Now it just crashes my brain with images of minced beef and frozen peas.

Busy, busy

It’s been a mad couple of weeks. First, on Tuesday 13th, my back gave out on me. Then Alex got ill–very ill. It started with a fever on Thursday 15th, which just didn’t get any better. We eventually had to take him to Hospital on Sunday 18th. (Sunday was notable for another reason, too, but more of that some other time.)

For a while we thought we were going to have to cancel our holiday to Rome, but by last Wednesday (21st) my back was doing okay, and Alex had recovered just enough that we were willing to take the risk of flying with him. He recovered a lot in Rome, and acquired quite a taste for pizza.

Oh, and on top of all that it’s crunch time on my project at work. Whee!

I wish I could write more, but it’s just going to have to wait for a while…

SpamBayes

Shortly after giving up on the SAProxy anti-spam tool the other week, I found an alternative tool that is doing the job very nicely: SpamBayes. It’s an add-in for MS Outlook that acts as a Bayesian filter for your email. (Big, big thanks to Anders Jacobsen for pointing it out.)

Whereas SpamAssassin (and hence SAProxy) uses a fixed set of rules to weed out spam, SpamBayes uses statistical methods to analyse your incoming mail. (See the article “A Plan For Spam” by Paul Graham for an explanation of the technique.) When you first set it up, you show it a bunch of mail that is good (“ham”) and a bunch of mail that is known to be bad (“spam”). It uses this to construct a profiling database. Each new piece of mail is checked against this database to figure out how likely it is to be spam. If it fits the profile, SpamBayes will automatically toss it into a “Spam” folder for you.

The neatest thing, though, is that the system is constantly adapting to new spam as it comes in. If a piece of email comes in that is spam, but doesn’t trigger the filter, then you click a button marked “Delete as Spam.” The offending message is added to the profiling database, so reducing the likelihood of similar junk mails getting through in future. Likewise, if an email is falsely tagged as spam, or as “possible spam” if the system is unsure, you click on the button marked “Recover from Spam.” This tells the profiling system that it made a mistake, and that it should adjust its probability weightings again. The system learns. SpamAssassin doesn’t, and so you have to keep updating it as time goes by, and as spammers learn to circumvent its fixed rules.

So far, it has been pretty good at catching incoming spam, but not quite as successful as SpamAssassin was. That’s probably because I didn’t have many examples of spam lying around in my mail to help it build up its initial profiling database. If you plan to use SpamBayes, I suggest you hang on to some of your recent spam so you can use it for teaching purposes.

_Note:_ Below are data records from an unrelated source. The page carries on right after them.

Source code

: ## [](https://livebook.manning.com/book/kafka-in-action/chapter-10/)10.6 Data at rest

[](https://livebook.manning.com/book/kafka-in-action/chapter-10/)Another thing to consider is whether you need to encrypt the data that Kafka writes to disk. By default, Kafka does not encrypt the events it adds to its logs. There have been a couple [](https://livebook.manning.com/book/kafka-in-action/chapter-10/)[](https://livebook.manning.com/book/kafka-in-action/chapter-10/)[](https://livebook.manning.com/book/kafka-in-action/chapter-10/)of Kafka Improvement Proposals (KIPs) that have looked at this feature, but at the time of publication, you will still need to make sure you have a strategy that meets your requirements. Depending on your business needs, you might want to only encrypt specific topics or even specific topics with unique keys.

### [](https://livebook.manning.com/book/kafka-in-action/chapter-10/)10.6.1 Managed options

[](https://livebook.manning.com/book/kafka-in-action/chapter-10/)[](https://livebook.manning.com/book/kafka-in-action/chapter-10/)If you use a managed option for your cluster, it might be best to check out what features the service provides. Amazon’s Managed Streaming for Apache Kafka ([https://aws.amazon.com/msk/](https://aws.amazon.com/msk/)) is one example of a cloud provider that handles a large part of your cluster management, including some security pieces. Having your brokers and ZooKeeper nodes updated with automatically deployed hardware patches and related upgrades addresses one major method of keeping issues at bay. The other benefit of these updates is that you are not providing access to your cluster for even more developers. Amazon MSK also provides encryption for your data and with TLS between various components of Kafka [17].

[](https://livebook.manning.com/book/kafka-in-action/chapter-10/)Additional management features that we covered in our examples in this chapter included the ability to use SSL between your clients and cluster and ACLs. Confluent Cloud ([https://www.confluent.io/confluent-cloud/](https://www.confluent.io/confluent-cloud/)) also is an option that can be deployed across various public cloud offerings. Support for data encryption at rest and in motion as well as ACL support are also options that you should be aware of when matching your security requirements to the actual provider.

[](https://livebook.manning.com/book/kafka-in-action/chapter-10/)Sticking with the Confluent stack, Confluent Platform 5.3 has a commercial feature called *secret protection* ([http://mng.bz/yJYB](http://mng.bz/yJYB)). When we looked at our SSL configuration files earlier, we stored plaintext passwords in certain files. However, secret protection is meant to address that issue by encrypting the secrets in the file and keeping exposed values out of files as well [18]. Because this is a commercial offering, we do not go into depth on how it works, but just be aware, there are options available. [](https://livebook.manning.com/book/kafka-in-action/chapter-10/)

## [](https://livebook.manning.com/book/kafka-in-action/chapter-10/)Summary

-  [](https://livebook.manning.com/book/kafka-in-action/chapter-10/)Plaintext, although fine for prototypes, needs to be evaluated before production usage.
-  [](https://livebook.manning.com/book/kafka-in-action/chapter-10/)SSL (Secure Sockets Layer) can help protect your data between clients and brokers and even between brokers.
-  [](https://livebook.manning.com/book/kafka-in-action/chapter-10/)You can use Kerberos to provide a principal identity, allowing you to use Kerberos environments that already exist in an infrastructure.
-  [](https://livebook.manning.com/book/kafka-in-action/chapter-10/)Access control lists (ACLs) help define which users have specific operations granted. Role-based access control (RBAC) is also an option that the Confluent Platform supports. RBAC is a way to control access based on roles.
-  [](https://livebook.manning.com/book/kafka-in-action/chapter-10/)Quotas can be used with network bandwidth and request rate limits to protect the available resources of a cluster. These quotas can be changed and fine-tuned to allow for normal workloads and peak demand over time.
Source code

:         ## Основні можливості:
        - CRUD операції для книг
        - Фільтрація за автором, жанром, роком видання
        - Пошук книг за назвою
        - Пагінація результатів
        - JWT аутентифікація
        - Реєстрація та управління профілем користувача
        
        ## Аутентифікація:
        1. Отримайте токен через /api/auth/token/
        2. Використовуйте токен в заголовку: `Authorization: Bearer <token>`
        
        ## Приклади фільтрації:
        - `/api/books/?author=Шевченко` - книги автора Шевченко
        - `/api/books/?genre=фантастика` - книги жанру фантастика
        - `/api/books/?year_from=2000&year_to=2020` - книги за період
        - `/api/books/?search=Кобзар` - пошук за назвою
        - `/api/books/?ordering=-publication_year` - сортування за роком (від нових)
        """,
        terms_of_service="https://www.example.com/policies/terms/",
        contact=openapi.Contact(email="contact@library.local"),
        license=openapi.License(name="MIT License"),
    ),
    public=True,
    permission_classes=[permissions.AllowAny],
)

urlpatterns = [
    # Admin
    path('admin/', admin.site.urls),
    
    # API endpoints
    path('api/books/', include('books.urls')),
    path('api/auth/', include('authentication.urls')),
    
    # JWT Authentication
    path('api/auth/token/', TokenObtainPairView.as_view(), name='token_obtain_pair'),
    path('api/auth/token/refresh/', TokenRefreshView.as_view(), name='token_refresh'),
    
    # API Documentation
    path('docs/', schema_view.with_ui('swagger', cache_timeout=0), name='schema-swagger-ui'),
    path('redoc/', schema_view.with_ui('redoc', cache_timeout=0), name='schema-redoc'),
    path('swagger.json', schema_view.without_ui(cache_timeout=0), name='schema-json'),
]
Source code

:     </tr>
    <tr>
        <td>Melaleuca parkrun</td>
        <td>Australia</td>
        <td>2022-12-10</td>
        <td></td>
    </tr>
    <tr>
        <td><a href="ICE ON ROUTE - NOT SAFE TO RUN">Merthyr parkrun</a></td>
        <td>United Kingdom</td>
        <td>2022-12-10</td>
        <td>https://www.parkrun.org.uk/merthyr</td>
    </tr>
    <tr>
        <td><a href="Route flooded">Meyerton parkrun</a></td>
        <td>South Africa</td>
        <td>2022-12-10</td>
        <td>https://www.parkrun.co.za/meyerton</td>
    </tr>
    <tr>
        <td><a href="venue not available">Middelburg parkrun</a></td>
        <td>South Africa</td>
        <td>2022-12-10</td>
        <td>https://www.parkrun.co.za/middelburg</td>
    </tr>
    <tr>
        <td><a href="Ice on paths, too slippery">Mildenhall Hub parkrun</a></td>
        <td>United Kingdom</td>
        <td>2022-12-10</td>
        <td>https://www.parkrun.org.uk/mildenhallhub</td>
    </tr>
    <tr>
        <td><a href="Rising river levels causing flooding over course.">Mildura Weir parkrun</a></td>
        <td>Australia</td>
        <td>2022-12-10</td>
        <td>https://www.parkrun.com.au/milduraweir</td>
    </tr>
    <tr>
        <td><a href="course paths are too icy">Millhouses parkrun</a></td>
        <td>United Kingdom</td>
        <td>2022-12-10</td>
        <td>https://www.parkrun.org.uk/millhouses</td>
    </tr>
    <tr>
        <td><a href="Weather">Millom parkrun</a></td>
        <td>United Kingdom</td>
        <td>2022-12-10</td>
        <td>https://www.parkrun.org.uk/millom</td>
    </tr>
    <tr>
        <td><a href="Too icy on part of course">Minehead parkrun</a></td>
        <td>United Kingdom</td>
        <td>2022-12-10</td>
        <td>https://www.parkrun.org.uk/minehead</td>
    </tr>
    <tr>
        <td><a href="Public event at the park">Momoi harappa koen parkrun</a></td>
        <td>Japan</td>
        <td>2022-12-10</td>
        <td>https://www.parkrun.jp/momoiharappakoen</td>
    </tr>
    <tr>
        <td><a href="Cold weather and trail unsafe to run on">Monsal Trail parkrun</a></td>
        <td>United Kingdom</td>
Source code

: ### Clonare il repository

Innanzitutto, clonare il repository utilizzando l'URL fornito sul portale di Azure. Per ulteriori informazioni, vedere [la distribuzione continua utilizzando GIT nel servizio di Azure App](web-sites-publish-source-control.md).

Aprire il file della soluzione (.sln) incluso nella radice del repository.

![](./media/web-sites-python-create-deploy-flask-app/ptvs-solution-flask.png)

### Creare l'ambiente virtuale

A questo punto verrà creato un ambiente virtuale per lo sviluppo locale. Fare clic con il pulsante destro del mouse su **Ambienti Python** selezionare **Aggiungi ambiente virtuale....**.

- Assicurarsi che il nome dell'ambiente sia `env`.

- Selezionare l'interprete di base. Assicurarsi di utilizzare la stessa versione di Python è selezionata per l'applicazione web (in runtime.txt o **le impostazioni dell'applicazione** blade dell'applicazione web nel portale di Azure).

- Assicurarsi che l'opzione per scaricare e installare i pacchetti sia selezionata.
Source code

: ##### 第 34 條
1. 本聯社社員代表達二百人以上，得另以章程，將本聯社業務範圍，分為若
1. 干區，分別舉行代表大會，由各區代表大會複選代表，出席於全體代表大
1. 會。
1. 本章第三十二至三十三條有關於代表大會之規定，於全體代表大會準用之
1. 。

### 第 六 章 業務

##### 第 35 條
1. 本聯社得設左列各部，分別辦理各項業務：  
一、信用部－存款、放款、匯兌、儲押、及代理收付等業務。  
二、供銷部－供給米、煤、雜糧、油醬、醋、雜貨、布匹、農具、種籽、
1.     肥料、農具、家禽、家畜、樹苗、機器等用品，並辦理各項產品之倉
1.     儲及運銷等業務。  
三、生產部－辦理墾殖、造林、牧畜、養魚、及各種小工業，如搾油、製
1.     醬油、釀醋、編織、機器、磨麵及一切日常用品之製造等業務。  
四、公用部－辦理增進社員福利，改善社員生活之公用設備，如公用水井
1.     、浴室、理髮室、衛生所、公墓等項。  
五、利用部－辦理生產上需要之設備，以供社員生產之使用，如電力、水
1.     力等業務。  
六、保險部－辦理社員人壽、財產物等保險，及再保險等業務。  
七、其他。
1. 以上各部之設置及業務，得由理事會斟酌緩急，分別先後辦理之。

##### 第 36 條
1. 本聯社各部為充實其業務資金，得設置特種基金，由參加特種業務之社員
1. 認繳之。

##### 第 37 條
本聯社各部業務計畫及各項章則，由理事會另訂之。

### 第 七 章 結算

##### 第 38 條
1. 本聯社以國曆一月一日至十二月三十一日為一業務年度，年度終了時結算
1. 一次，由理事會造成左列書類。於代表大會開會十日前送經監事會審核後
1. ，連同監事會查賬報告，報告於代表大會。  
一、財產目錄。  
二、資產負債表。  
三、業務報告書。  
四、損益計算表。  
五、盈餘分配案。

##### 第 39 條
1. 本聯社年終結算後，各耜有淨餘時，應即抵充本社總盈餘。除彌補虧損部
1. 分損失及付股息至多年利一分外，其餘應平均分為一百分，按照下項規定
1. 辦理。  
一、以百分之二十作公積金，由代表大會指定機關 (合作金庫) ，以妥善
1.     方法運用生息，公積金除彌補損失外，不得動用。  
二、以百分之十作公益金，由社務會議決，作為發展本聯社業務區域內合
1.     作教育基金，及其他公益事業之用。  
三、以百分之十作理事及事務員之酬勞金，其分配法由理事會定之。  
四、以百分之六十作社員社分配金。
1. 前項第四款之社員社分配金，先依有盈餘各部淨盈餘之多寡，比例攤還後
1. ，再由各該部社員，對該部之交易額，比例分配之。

An interesting side-effect of using a spam filter on my inbox is that I find incoming spam much more interesting now. Both SpamAssassin and SpamBayes allow you to see what it was that caused them to flag a particular piece of email as spam. SpamAssassin shows you what spam rules were triggered by a junk message, and SpamBayes shows you what words in the email contributed most to its overall Spam probability rating.

Ironically, this geeky fun factor means that I read (some of) my spam a lot more closely than I ever would have before. But in a forensic kind of way. Don’t be thinking that I actually spend time considering whether I really need some more Viagra this month. I keep careful track of my own supply, thanks.